So, there I was, driving back from yoga feeling quite zen and self-congratulatory. Sure, I had a bit of bumpy week, not really putting all the love and sunshine in the world as I had intended…sure I’d been nasty and dismissive to the kids a few times and watched television when I should have cleaned and maybe drank a little too much hard liquor, but I had been to Sunday morning yoga and was feeling cleansed and calm and ready to start a new week as a nice person.

Then, a motorcycle rally happened. I pulled up to a stoplight just 3 minutes from home, and the police had shut down the intersection. Motorbikes began pouring through the thoroughfare by the dozens. At first I was amused and thought zen-fully to myself, “Oh how cute. A Memorial weekend motorbike ride!” I congratulated myself on my long-suffering and forbearing nature.


Then, dozens turned into hundreds and I began to feel annoyed and claustrophobic. My newly found serenity began to dissolve into dust around me.


I found myself cursing motorbikes.

And motorbike riders.

And the city who would allow a major intersection to be shut down.

And the police officer who clearly could have let us pass through.


As the hundreds of bikes turned into 1000, and 2 minutes turned into 20, I pulled out my phone and googled what this could possibly be.


It was a rally to raise money for abused and neglected children.


Guess what? I was still annoyed.


And then I realized what a hypocritical jerk I was.

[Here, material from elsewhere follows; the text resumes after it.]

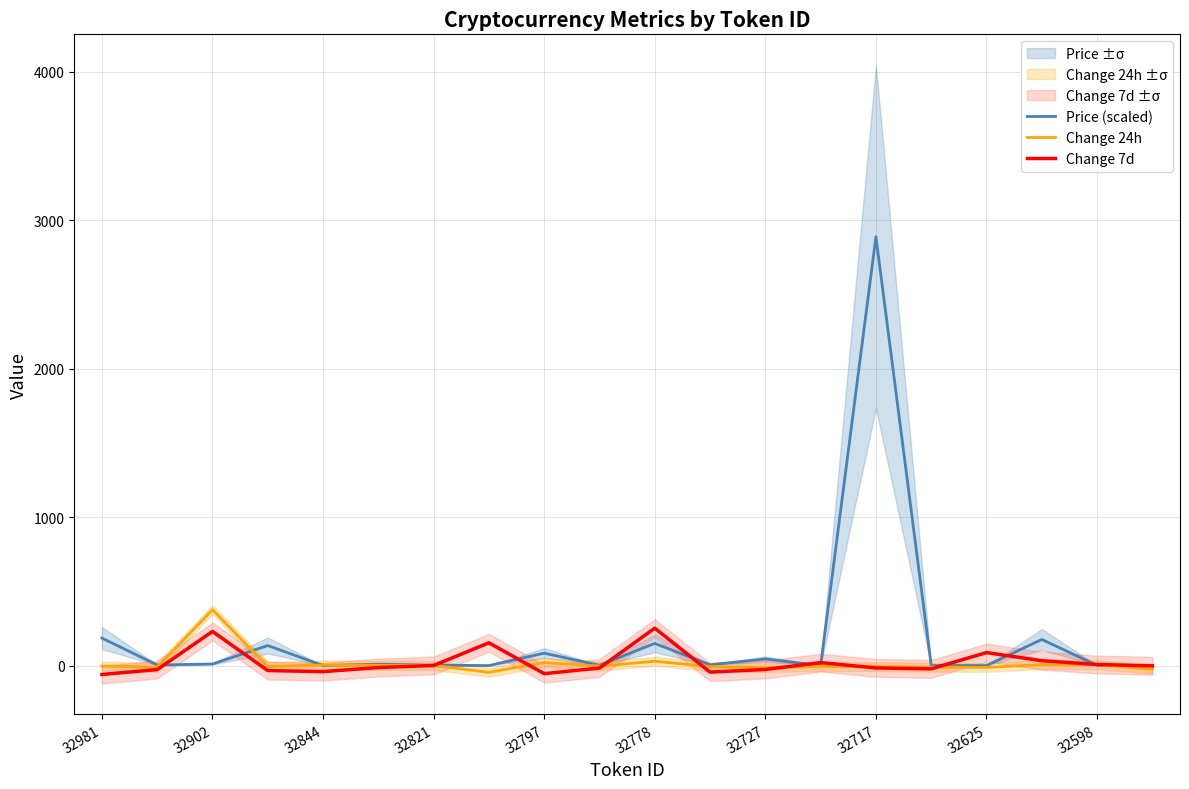

Is the value of Price (scaled) at 32981 greater than the value of Change 7d at 32717?

Yes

I’m proud of the fact that I spend a good majority of my life seeking out opportunities to help and be of service to people. I want to be kind and good and generous. That is, until it inconveniences me. As one of my favorite authors said,

“…I go around feeling like the world is a gigantic baby with AIDS, and I try to bring some humanity to that in my lurching and imperfect way, like a candy striper with corns and PMS. And I do pretty well – until I have to spend time with Jesus in his distressing guise as [ “X” – insert annoying thing]. Then the whole thing can start to come apart like a two-dollar watch.” –Anne Lamott


Turns out, opportunities to be patient or to serve or be kind don’t usually arrive dressed up in ribbons and bows at a convenient time. They are often grumpy, unappreciative, smelling bad and arriving at exactly the wrong time. If in serving others, we are often serving Jesus unaware, Jesus is often in the distressing guise of the homeless, a cranky kid, a political polar opposite, or a motorcycle gang taking up a big hunk of our morning when we really just want to be home making ourselves an omelet.


It’s rarely ever a good time to be patient – that’s kinda the point. It requires a sort of sacrifice on our part; or we can’t really claim that we’re tolerant or accommodating. When the rubber hits the road and we’re tested, we find out the extent of our patience, generosity and kindness.

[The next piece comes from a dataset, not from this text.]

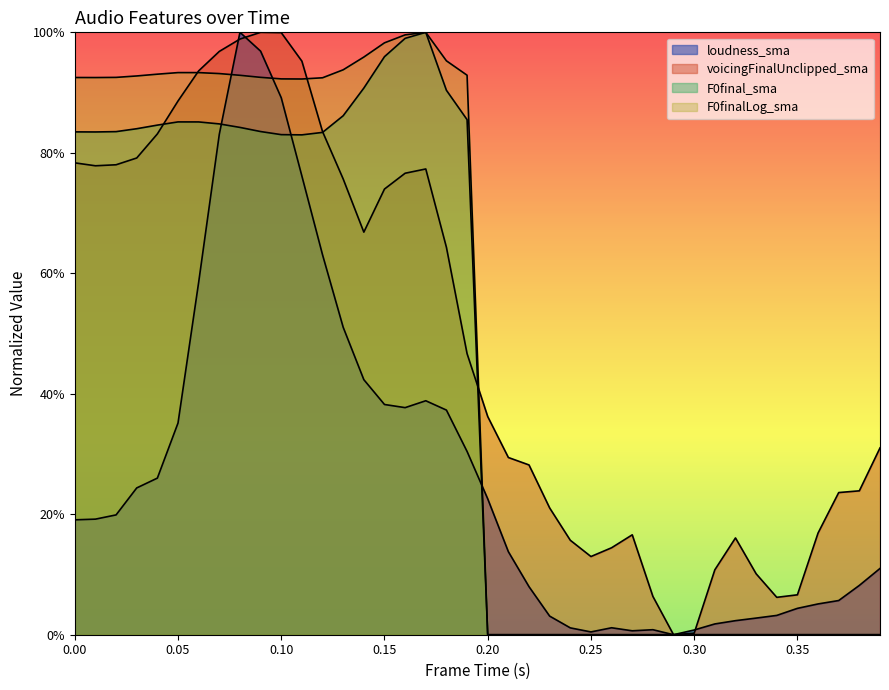

What is the spread (max minus min) of values at 0.20?

0.4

I’d like to say that the motorbike rally was a day changer for me and that I suddenly became Mother Theresa upon realizing my faults. But I didn’t. I had plenty more missteps today that probably “made Jesus want to drink gin straight out of the cat dish”  (another Anne Lamott phrase).


But maybe tomorrow I’ll be a little bit more aware, a little slower to anger, a little more patient. And I’ll give myself a little splash of that grace and forgiveness that I’m trying my hardest to give to everyone else.